# does anybody know of a book with many stories about Christians' conversions?



## bpkantor (May 6, 2012)

Hi all. I was wondering if anyone knew of any books that simply contain many stories about people being born again. This would be helpful for me.

Thanks,
--Ben


----------



## Don Kistler (May 6, 2012)

"A Token For Children" by James Janeway and Cotton Mather is just such a book.


----------



## baron (May 6, 2012)

There is: The Truth Set Us Free. Twenty former nuns tell their stories of God's amazing grace edited by Richard Bennett with Mary Hertel.

Amazon.com: The truth Set Us Free by Richard bennett: Kindle Store


----------



## Peairtach (May 6, 2012)

He Found Me: Evangelical Press: 9781871676440: Amazon.com: Books

Mainly Scottish. Actually published by Christian Focus (CFP) in the late '80s to mid '90s.
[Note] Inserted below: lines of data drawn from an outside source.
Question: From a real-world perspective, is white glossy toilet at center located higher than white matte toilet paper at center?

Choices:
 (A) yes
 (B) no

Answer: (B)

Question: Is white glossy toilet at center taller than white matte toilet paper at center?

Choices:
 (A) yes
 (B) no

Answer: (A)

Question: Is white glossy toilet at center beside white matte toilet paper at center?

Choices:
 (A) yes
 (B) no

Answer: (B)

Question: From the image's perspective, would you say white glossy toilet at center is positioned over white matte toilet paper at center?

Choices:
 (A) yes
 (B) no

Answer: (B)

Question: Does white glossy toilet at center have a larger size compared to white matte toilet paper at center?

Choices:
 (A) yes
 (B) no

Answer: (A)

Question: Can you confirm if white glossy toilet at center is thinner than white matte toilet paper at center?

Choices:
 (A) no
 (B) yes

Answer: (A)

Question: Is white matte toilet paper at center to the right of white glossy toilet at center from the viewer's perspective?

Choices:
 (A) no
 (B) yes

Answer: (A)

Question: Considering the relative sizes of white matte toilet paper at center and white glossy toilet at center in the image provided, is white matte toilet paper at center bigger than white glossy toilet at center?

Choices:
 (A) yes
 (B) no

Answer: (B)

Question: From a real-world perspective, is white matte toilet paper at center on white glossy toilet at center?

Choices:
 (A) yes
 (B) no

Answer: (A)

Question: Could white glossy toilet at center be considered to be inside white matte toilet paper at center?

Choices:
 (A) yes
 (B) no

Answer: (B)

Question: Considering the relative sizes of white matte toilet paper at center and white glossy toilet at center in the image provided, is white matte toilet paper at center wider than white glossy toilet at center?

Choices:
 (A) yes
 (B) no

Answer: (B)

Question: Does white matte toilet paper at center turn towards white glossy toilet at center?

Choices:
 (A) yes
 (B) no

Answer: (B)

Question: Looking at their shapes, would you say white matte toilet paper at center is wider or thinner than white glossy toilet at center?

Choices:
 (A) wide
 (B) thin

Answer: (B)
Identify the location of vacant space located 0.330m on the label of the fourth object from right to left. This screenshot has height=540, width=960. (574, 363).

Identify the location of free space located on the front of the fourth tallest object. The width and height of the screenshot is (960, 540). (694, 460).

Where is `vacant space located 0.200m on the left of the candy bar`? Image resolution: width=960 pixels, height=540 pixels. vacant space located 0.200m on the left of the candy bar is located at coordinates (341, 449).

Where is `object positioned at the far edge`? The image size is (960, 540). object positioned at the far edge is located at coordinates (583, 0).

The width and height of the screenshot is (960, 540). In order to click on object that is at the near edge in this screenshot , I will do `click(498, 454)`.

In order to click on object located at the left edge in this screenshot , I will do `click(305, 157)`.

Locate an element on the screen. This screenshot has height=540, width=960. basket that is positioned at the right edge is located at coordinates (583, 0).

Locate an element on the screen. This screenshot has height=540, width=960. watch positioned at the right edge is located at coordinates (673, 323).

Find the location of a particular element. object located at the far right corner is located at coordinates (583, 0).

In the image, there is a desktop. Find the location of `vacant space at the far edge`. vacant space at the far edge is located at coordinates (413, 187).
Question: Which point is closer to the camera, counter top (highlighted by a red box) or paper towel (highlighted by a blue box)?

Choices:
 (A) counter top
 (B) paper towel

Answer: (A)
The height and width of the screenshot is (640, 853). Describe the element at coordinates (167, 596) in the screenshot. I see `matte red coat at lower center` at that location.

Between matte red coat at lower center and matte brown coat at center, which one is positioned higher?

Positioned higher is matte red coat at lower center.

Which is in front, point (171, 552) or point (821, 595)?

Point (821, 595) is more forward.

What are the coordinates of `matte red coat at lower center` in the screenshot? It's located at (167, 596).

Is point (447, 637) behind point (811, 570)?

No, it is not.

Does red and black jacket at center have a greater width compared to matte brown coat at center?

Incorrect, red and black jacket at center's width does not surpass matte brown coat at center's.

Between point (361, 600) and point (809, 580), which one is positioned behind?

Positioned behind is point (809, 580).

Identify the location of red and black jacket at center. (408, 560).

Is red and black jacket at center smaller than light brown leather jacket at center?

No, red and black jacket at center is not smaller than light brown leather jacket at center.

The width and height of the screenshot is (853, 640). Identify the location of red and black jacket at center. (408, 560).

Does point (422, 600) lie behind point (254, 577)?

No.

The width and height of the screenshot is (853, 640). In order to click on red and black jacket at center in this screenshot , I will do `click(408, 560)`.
There may be more such books in the biography section of CFP
CFP | Biography at Christian Focus Publications | Books with the Real Message


----------



## Beau Michel (May 13, 2012)

If I recall J.C.Ryle Christian Leaders of the 18th Century has many conversion stories as well as Joseph Tracy The Great Awakening.


----------



## Sviata Nich (May 13, 2012)

I Once Was Lost: What Postmodern Skeptics Taught Us About Their Path to Jesus.

I have it, but have yet to read it so I don't know if its any good.


----------